Document text |

To make the creation process clearer, we don’t have included retry and monitoring flows that we use here, but it is quite simple to add to the flow. NiFi has built-in processors to handle retries, so we could find places where the flow can fail like the HTTP call, for example, and add a retry processor. And there are also processors for monitoring the flow and we could add it after the post in the SNS message to monitor the success or failure rate of the flow.

Conclusion

With this example, we can see that NiFi is a very powerful tool and that it helps us to create data flow without any coding. Others advantages to using Apache NiFi are:

  • Visual organization of processes;
  • Advanced monitoring;
  • NiFi User Authentication and authorization for each data flow;
  • Traceability of data trafficked by the ecosystem;
  • Low coupling among services;
  • Programming language agnostic;
  • GitHub versioning NiFi flow configurations;
  • Low implementation and maintenance cost (codeless);
  • Event replay facility
  • Reliably deliver messages
  • Simple message filtering
  • Prioritized Queuing
  • Queue back pressure build-in
  • Easy to scale based on the workload

All these advantages, among others, will make it easier to build an event-oriented architecture, removing the need to stay pooling or creating a webhook structure to know that some important business event has happened.

--

--

Written request 1 | Transcribe the stretch of the Apache NiFi text from "All these advantages, among" through "event has happened.".
Written request 2 | In the Apache NiFi text, which flows were left out to make the creation process clearer?

Data listing |
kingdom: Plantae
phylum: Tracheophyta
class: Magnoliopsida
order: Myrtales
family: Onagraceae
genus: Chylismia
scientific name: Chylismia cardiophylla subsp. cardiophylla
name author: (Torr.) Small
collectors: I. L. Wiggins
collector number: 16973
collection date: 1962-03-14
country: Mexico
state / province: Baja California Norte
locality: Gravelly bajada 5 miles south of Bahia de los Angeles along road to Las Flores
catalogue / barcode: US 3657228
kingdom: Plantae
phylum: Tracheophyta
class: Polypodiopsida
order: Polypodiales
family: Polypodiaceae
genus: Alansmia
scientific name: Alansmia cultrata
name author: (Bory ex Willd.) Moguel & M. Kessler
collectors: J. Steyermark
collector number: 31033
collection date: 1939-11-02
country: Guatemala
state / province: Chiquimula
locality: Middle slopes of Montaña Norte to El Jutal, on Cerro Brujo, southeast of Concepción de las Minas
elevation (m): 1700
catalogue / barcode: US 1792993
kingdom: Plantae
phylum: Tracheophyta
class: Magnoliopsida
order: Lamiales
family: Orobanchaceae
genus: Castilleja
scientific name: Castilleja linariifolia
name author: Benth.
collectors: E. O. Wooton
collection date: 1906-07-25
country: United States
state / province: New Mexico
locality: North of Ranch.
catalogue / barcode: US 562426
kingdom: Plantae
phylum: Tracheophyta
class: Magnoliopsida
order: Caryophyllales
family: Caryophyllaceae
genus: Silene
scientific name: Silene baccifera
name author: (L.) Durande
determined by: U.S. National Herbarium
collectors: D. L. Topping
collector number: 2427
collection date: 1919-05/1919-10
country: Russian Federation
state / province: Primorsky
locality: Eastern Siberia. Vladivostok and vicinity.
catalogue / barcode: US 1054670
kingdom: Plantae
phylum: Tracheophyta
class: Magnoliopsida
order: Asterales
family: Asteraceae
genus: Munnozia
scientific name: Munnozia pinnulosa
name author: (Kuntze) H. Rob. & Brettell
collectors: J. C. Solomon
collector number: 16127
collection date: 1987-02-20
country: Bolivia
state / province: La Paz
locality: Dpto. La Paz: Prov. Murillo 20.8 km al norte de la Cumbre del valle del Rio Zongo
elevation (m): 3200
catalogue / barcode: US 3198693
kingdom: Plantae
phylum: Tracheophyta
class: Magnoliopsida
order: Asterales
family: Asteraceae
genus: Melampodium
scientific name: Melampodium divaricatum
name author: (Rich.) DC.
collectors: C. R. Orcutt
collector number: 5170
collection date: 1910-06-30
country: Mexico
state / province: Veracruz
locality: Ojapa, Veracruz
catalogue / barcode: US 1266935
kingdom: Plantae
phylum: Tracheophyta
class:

Correct response 1 |
All these advantages, among others, will make it easier to build an event-oriented architecture, removing the need to stay pooling or creating a webhook structure to know that some important business event has happened.

Correct response 2 | Retry and monitoring flows.